Of course, now that I’m living in London, we had to see London Bridge as it’s now in Arizona.
We then made our way across the old Route 66 to Flagstaff where we went to Lowell Observatory where Clyde Tombaugh discovered Pluto. I discovered Dad had known Tombaugh. Dad and a retired colonel used to run symposia, alternating between Alamogordo and Las Cruces, where Tombaugh worked. He remembers Tombaugh saying at a symposium, “Be careful what you bring back from Mars – it might contain a life form you don’t want to spread here.”
Next up was Meteor Crater, which again Dad had last seen 70 years earlier, back when there was real debate as to whether it was a meteor or a volcano.
For our last stop, we drove down the old Route 666 as I was determined to get us to the Very Large Array (VLA). The VLA is a big open plain of 27 massive radio telescopes that paint a picture of space using different resolutions of radio waves.
Without planning, our 2000-mile round trip had become about not just space, but exploration, curiosity, invention, innovation and making the impossible happen. On Earth. In the distant reaches of our galaxy. At the edge of the known universe. And deeper into the unknown.
On that last stretch home, as we drove past the Trinity Site, where they’d exploded the world’s first atom bomb in 1945, Dad looked over and said, “This has been the most perfect visit ever.” And I realised that this trip wasn’t just about Elon Musk and space. It was about togetherness. And family. And precious father-daughter time. And fun.
Early in my life, that fun-filled father-daughter time inspired my passion for science and lateral innovation. Dad never treated me differently because I was a girl – he just shared what he loved about the scientific universe. If I’m recognised as a global leader in video on demand and emerging tech today, it’s thanks to his initial inspiration.
I’m not entirely sure how I’m going to follow up for Father’s Day in 2016. But so far I have a standing invitation from Bloodhound, who intend to set the 1000MPH land speed record, and Professor Brian Cox, CERN particle physicist and science show presenter, would love to talk about Apollo 13.
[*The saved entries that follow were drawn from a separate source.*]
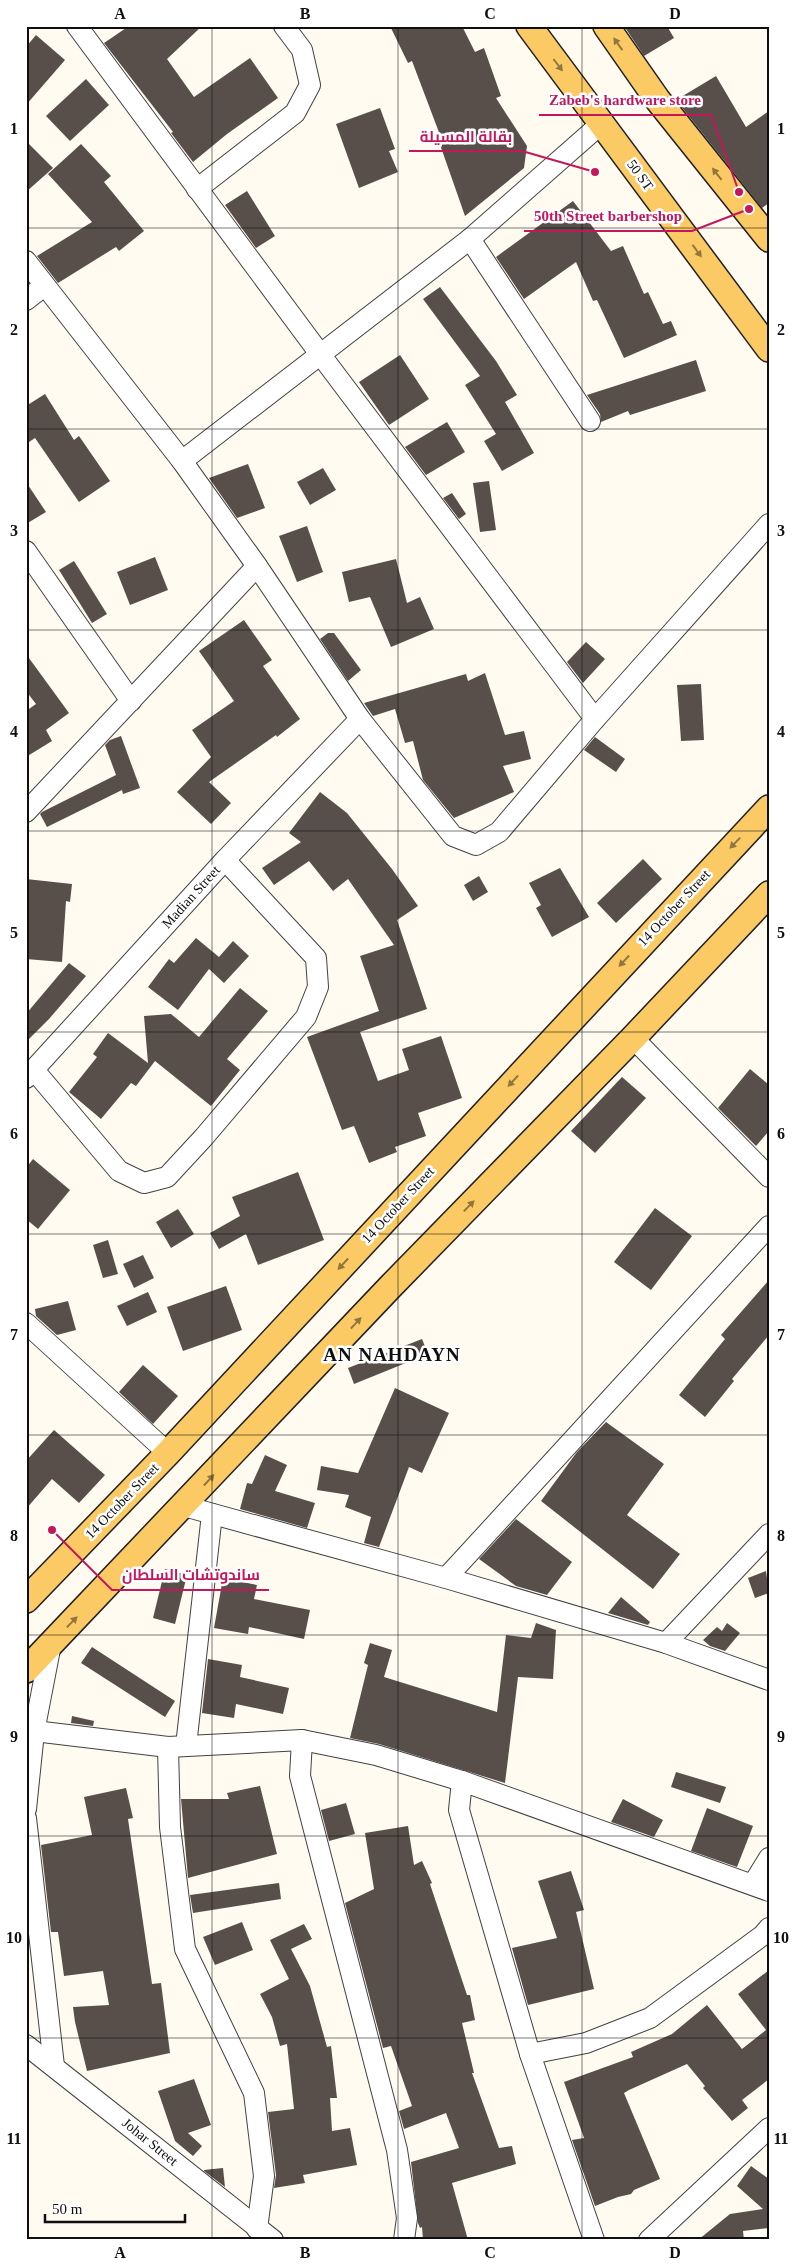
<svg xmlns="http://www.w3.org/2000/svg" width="795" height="2266" viewBox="0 0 795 2266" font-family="'Times New Roman',Cairo,serif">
<rect width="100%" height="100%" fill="#fffbf1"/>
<!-- building -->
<g fill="#584f4b">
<polygon points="129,26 202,26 167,59 194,97 250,58 278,98 227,134 193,162 171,133 173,132 104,43"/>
<polygon points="390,26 462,26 475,52 484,48 501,96 496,98 527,146 524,168 465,216 437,136 440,135 412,61 408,63"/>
<polygon points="624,26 667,26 674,38 644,56"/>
<polygon points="36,35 65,60 26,105 26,47"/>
<polygon points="716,76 746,127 769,111 769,203 762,208 676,100"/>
<polygon points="86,79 109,105 70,141 46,116"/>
<polygon points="380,108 395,149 389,151 398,172 359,188 336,124"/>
<polygon points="26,141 53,168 26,192"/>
<polygon points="81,144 111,176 104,182 144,231 119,251 116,247 58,283 37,256 92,222 48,174"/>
<polygon points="247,191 275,236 256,248 225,205"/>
<polygon points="573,201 611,251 623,246 644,294 648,292 663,324 671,321 677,335 624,358 597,300 593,301 576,262 524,299 496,257"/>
<polygon points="440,287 496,361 517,395 505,402 534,453 502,471 484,441 496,434 465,385 480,376 423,299"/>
<polygon points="400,355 429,399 389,425 359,382"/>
<polygon points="696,360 706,391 630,415 628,411 601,422 600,414 587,395"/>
<polygon points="45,394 74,440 79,436 110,481 79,502 35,438 26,444 26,406"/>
<polygon points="447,422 465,452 426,475 405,447"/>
<polygon points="248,464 265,508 237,518 209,478"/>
<polygon points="323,468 336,490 310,505 297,482"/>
<polygon points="489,481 496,530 480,532 473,483"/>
<polygon points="26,482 46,512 26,524"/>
<polygon points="452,493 466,514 459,519 443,498"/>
<polygon points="307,526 323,572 297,582 279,536"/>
<polygon points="155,557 168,590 130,605 117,572"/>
<polygon points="396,559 407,603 420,597 434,629 391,647 370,597 349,602 342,572"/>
<polygon points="74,561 107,614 92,623 59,570"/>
<polygon points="244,620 272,660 263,666 300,719 277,737 276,735 209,782 231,803 211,824 177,792 211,757 192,730 234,701 199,651"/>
<polygon points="328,633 334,633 361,670 348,681 320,639"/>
<polygon points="586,642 605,659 583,683 567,662"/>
<polygon points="26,654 69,713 46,730 52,741 26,757 26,711 36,704 26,691"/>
<polygon points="485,673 505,735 524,731 531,759 503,766 514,792 454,818 423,780 413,741 405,743 395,709 373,716 364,703 466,674 468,681"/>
<polygon points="701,684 704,740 681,741 677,685"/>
<polygon points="121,736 140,788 123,794 122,790 47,827 40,814 42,812 116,775 105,745 110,740"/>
<polygon points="595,737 625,759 616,772 584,750"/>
<polygon points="320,792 347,813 392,869 418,906 397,920 427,1009 360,1032 378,1081 409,1070 402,1049 441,1036 462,1098 418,1113 426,1136 395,1147 397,1152 369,1163 354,1126 342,1130 307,1037 379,1011 360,956 394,945 348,879 333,891 309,861 274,885 262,868 301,842 289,833"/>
<polygon points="643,859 662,879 616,923 597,903"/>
<polygon points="560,868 589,917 552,937 536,908 541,905 529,883"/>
<polygon points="479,876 488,892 473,901 464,885"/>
<polygon points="26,879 72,884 70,902 66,901 62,962 26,959"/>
<polygon points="196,938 219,957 233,941 249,956 224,983 209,969 178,1010 148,987 169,959 174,963"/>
<polygon points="69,963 86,976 49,1019 26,1042 26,1014"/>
<polygon points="240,988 268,1011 227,1059 240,1070 211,1106 155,1061 136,1086 131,1083 101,1119 69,1092 97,1057 93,1054 108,1033 148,1063 144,1016 171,1014 199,1037"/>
<polygon points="750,1069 769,1085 769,1131 756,1146 718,1108"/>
<polygon points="622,1077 646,1098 595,1153 571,1131"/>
<polygon points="33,1159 70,1190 38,1229 26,1219 26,1168"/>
<polygon points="298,1172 324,1240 258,1265 246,1234 219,1249 210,1233 240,1216 232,1197"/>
<polygon points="655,1208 692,1236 651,1290 614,1262"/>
<polygon points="178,1209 194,1234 171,1248 156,1222"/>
<polygon points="108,1240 118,1274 103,1278 93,1245"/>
<polygon points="143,1255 154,1278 134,1288 123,1264"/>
<polygon points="769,1280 769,1335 732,1379 734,1381 705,1417 679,1395 725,1339 721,1335"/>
<polygon points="226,1286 242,1330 183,1351 167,1307"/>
<polygon points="148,1292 157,1312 127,1326 117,1306"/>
<polygon points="68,1301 76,1330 57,1335 36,1316 35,1309"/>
<polygon points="422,1339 428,1354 354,1384 348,1368"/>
<polygon points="143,1365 178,1396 153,1424 119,1392"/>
<polygon points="395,1388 449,1413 422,1473 409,1467 379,1547 364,1543 371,1517 345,1507 349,1495 317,1490 321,1466 358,1473"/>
<polygon points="606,1422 664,1464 627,1515 680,1554 653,1589 541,1501 577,1452"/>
<polygon points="54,1430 105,1475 79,1503 52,1479 26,1509 26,1461"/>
<polygon points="265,1455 287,1465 275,1491 315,1503 307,1528 240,1509 247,1483 252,1484"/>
<polygon points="516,1519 572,1562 547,1595 516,1586 479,1559"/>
<polygon points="165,1569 187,1575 175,1624 153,1618"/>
<polygon points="766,1571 769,1593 755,1598 748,1578"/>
<polygon points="223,1578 257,1585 254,1599 310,1610 304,1639 249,1627 248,1634 214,1628"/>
<polygon points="621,1597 650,1622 648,1625 608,1613"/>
<polygon points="536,1623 556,1630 553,1679 518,1677 505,1783 379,1744 350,1738 368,1665 364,1663 370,1643 392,1650 384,1677 497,1712 506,1635 531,1638"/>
<polygon points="727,1623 740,1633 725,1651 710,1646 703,1640 717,1627 722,1631"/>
<polygon points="92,1647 175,1701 165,1717 81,1663"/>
<polygon points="208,1659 242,1665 240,1677 289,1688 283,1714 236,1704 234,1718 202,1713"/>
<polygon points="72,1716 94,1721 93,1726 71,1723"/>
<polygon points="676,1772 726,1787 720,1803 671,1787"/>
<polygon points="260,1786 277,1854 188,1878 181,1799 229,1799 227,1793"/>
<polygon points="126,1788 133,1818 128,1819 152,1984 161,1983 170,2053 87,2071 75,2022 73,2007 109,2005 103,1971 64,1976 58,1932 51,1932 41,1845 92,1835 84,1797"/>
<polygon points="623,1799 663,1820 654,1837 611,1822"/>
<polygon points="346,1803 355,1834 329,1841 321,1810"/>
<polygon points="707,1808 753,1826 737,1867 691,1851"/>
<polygon points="408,1826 414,1865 422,1861 432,1883 430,1884 467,1995 470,1995 475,2020 462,2023 474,2073 472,2073 499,2148 512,2146 516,2164 452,2183 468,2240 423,2240 422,2227 420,2228 418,2223 411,2162 459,2148 446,2113 404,2129 399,2111 412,2106 391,2046 383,2048 345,1903 374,1889 365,1833"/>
<polygon points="571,1871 584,1910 576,1912 594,1989 528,2005 512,1948 557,1938 538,1881"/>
<polygon points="279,1883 281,1899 193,1913 190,1895"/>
<polygon points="242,1922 253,1950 215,1965 203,1937"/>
<polygon points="304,1924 312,1939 291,1949 310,1986 327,2047 331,2046 337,2098 330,2098 332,2131 350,2128 357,2165 303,2175 305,2183 274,2188 276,2175 268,2112 294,2109 287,2044 280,2046 272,2017 260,1994 289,1979 270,1940"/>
<polygon points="769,1970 769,2079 742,2100 748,2108 732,2121 703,2088 705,2086 687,2064 629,2090 624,2093 660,2179 634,2190 631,2194 618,2197 595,2206 572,2140 584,2138 564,2082 633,2057 631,2052 672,2034 707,2005 742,2049 766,2030 738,1994"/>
<polygon points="194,2079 211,2125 188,2133 202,2146 193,2156 175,2141 158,2091"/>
<polygon points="751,2166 769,2179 769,2228 743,2231 744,2240 698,2240 730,2214 763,2209 737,2186"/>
<polygon points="223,2168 225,2187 204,2171 204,2170"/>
</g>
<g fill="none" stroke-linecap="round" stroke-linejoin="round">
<defs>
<g id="minor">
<polyline points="77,26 320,354 595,719"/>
<polyline points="197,189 295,113 310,85 302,50 284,26"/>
<polyline points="470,239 590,421"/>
<polyline points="26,261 182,461 257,566 360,719 453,836 476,845 499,832 595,719 769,524"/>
<polyline points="26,300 44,286"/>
<polyline points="182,461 470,239 602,123"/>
<polyline points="26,551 131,701"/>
<polyline points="26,812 257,566"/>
<polyline points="633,1038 769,1177"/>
<polyline points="34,1070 119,1171 144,1183 167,1177 204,1137 306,1017 318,987 316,958 225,860"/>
<polyline points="26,1078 225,860 360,719"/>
<polyline points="26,1323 168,1453"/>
<polyline points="184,1506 446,1578 666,1643 769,1680"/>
<polyline points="446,1578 769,1226"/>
<polyline points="666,1643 769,1534"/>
<polyline points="26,1730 168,1747 302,1740 376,1755 462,1781 769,1891"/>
<polyline points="302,1740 300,1776 397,2150 407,2218 404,2240"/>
<polyline points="186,1746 212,1514"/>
<polyline points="168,1747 170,1827 185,1949 254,2093 264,2176 257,2229"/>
<polyline points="462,1781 459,1810 530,2054 594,2240"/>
<polyline points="26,1809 34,1732 51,1644"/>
<polyline points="26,1818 54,2066"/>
<polyline points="753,1884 769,1858"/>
<polyline points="26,2045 273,2240"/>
<polyline points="530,2054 586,2043 650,2018 763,1935 769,1928"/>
<polyline points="649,2240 769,2128"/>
</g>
<g id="major">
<polyline points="529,26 769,349"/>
<polyline points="606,26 657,99 769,239"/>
<polyline points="26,1600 168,1453 769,808"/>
<polyline points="26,1670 391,1286 633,1038 769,894"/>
</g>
</defs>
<!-- minor casing -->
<use href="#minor" stroke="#424242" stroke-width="22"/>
<!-- major casing -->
<use href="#major" stroke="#202020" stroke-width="28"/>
<!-- minor -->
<use href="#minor" stroke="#fff" stroke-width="20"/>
<!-- major -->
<use href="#major" stroke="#fbca65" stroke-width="25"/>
</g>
<!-- one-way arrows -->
<defs><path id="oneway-solid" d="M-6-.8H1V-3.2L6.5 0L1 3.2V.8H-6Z" transform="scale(1.25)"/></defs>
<g fill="#91763e">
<use href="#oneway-solid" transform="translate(618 44) rotate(-125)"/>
<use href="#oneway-solid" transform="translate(558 65) rotate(53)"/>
<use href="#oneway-solid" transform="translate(717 174) rotate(-128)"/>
<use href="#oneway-solid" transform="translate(697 251) rotate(54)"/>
<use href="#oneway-solid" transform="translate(735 843) rotate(134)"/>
<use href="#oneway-solid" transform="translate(624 961) rotate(133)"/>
<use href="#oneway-solid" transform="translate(513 1081) rotate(133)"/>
<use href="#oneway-solid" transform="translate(469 1206) rotate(-46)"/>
<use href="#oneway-solid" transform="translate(343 1264) rotate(133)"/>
<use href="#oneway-solid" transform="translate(356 1323) rotate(-47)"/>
<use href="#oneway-solid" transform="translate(209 1480) rotate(-47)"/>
<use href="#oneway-solid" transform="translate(72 1622) rotate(-46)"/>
</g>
<!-- grid -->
<path fill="none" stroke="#0f0f0f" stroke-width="1" stroke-opacity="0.55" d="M 212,26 L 212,2240M 398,26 L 398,2240M 582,26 L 582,2240M 26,228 L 769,228M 26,429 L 769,429M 26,630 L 769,630M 26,831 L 769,831M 26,1032 L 769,1032M 26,1234 L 769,1234M 26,1435 L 769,1435M 26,1635 L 769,1635M 26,1836 L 769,1836M 26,2038 L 769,2038"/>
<g text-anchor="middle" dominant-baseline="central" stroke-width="5" stroke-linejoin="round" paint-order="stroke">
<!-- street labels -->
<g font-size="14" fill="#0f0f0f" stroke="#fff">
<text transform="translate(640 175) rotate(54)">50 ST</text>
<text transform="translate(191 897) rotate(-48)">Madian Street</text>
<text transform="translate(674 908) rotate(-47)">14 October Street</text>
<text transform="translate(398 1205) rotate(-47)">14 October Street</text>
<text transform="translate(122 1501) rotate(-46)">14 October Street</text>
<text transform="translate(150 2142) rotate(39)">Johar Street</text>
</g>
<!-- district labels -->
<g font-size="19" font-weight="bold" letter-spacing="1" fill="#0f0f0f" stroke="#fff">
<text x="392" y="1354">AN NAHDAYN</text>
</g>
</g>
<!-- callouts -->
<path fill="none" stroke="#c2185b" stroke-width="2" d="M739 192L711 115H539M595 172L522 151H409M749 209L692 231H524M52 1530L112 1590H269"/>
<g fill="#c2185b" stroke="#fff" stroke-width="2">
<circle cx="739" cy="192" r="5"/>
<circle cx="595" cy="172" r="5"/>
<circle cx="749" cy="209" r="5"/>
<circle cx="52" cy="1530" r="5"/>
</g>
<g font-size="15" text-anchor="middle" font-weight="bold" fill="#c2185b" stroke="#fff" stroke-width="5" stroke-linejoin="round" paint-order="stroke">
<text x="625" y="105">Zabeb's hardware store</text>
<text x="466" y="142">بقالة المسيلة</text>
<text x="608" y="221">50th Street barbershop</text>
<text x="191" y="1580">ساندوتشات السلطان</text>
</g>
<!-- border -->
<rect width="795" height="2266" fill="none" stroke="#ffffff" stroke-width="55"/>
<!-- scale -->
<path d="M45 2214v8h140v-8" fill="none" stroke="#0f0f0f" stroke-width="2.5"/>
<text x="52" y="2214" font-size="15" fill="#0f0f0f" stroke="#ffffff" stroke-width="4" paint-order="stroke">50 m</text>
<rect x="28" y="28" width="740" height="2210" fill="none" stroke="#0f0f0f" stroke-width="2"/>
<g font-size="16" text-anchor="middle" font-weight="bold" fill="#0f0f0f">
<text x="120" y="19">A</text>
<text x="305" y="19">B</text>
<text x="490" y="19">C</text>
<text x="675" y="19">D</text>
<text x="14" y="134">1</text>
<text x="781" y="134">1</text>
<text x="14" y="335">2</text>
<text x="781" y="335">2</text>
<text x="14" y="536">3</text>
<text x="781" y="536">3</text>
<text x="14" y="737">4</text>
<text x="781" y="737">4</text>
<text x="14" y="938">5</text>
<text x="781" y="938">5</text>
<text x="14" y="1139">6</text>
<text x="781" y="1139">6</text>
<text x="14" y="1340">7</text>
<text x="781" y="1340">7</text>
<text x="14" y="1541">8</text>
<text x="781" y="1541">8</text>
<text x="14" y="1742">9</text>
<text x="781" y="1742">9</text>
<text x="14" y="1943">10</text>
<text x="781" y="1943">10</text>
<text x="14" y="2144">11</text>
<text x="781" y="2144">11</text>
<text x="120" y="2258">A</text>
<text x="305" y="2258">B</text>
<text x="490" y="2258">C</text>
<text x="675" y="2258">D</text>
</g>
</svg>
Dad once had a boss who ordered him not to solve a problem because it was impossible to solve. Of course, Dad solved it anyway. It took 1 ½ years. He delivered a symposium paper on the topic, citing his boss as his incentive. The boss said, “I’m ordering you not to solve these other problems on the basis you will, and cite me as your incentive, and we’ll both look great.”
In creating the impossible I’ve discovered there’s a process to making the impossible happen. Firstly, know that festering is the mother of invention and become aware of the idea that your unconscious is bringing to you. Secondly, learn everything about everything so you can innovate vertically and laterally across all the possible ways you have to achieve that idea, going back to first principles if needed. Thirdly, have the courage to ask for it. Finally, have the courage to take it.
And then, find more impossible things to make happen.